ASSIGNED TASK – In the text on St. Louis below, reproduce word for word the stretch from "Well, that is, in" to "North County. Ferguson.".

EXTRACT TO READ –
──────

Well, that is, in an extended sort of way. I grew up in St. Louis, on the other side of town. Or rather the other “quarter” of town, because that is always how St. Louis has been divvied up, based on its socioeconomic populations. There’s West County, the safe, predominantly upper-middle and upper class white suburbia of St. Louis. Then South County, the older part of town populated by the lower-middle class echelon of African Americans and elderly white folks – unless you hit the “West End,” the posh upper class carved-out part of downtown. Then East St. Louis, the portion of my city responsible for putting us at #1 on the US’s Most Dangerous Cities list some years back. And finally, NoCo. North County. Ferguson.

Ferguson was essentially another SoCo. A mix of lower-middle class folks that in St. Louis constituted the “average African American,” “white trash,” and “old fogies.” My paternal grandmother lived there for most of her life. For me, it was a place to visit. Not a place to live. But still, it was a place that while I was in high school my mother would have only required me to call her when I got there and when I was leaving, not every five minutes, as would have been the case with downtown or East St. Louis.

──────

RECORDS –
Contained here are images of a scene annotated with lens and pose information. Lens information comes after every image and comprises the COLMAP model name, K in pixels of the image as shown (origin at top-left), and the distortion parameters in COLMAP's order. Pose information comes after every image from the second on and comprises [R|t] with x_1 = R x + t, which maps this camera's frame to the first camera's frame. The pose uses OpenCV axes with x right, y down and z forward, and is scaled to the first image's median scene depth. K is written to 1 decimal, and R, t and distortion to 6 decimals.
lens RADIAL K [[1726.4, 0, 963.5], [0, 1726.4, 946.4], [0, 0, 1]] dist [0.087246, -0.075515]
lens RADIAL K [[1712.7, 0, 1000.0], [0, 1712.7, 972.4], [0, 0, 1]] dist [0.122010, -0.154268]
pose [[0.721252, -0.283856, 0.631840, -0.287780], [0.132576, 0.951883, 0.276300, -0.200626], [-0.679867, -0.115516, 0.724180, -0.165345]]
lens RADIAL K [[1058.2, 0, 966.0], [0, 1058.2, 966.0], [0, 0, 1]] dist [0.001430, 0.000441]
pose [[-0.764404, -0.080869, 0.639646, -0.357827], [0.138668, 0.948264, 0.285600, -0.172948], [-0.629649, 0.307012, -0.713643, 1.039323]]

──────

WRITTEN REPLY –
Well, that is, in an extended sort of way. I grew up in St. Louis, on the other side of town. Or rather the other “quarter” of town, because that is always how St. Louis has been divvied up, based on its socioeconomic populations. There’s West County, the safe, predominantly upper-middle and upper class white suburbia of St. Louis. Then South County, the older part of town populated by the lower-middle class echelon of African Americans and elderly white folks – unless you hit the “West End,” the posh upper class carved-out part of downtown. Then East St. Louis, the portion of my city responsible for putting us at #1 on the US’s Most Dangerous Cities list some years back. And finally, NoCo. North County. Ferguson.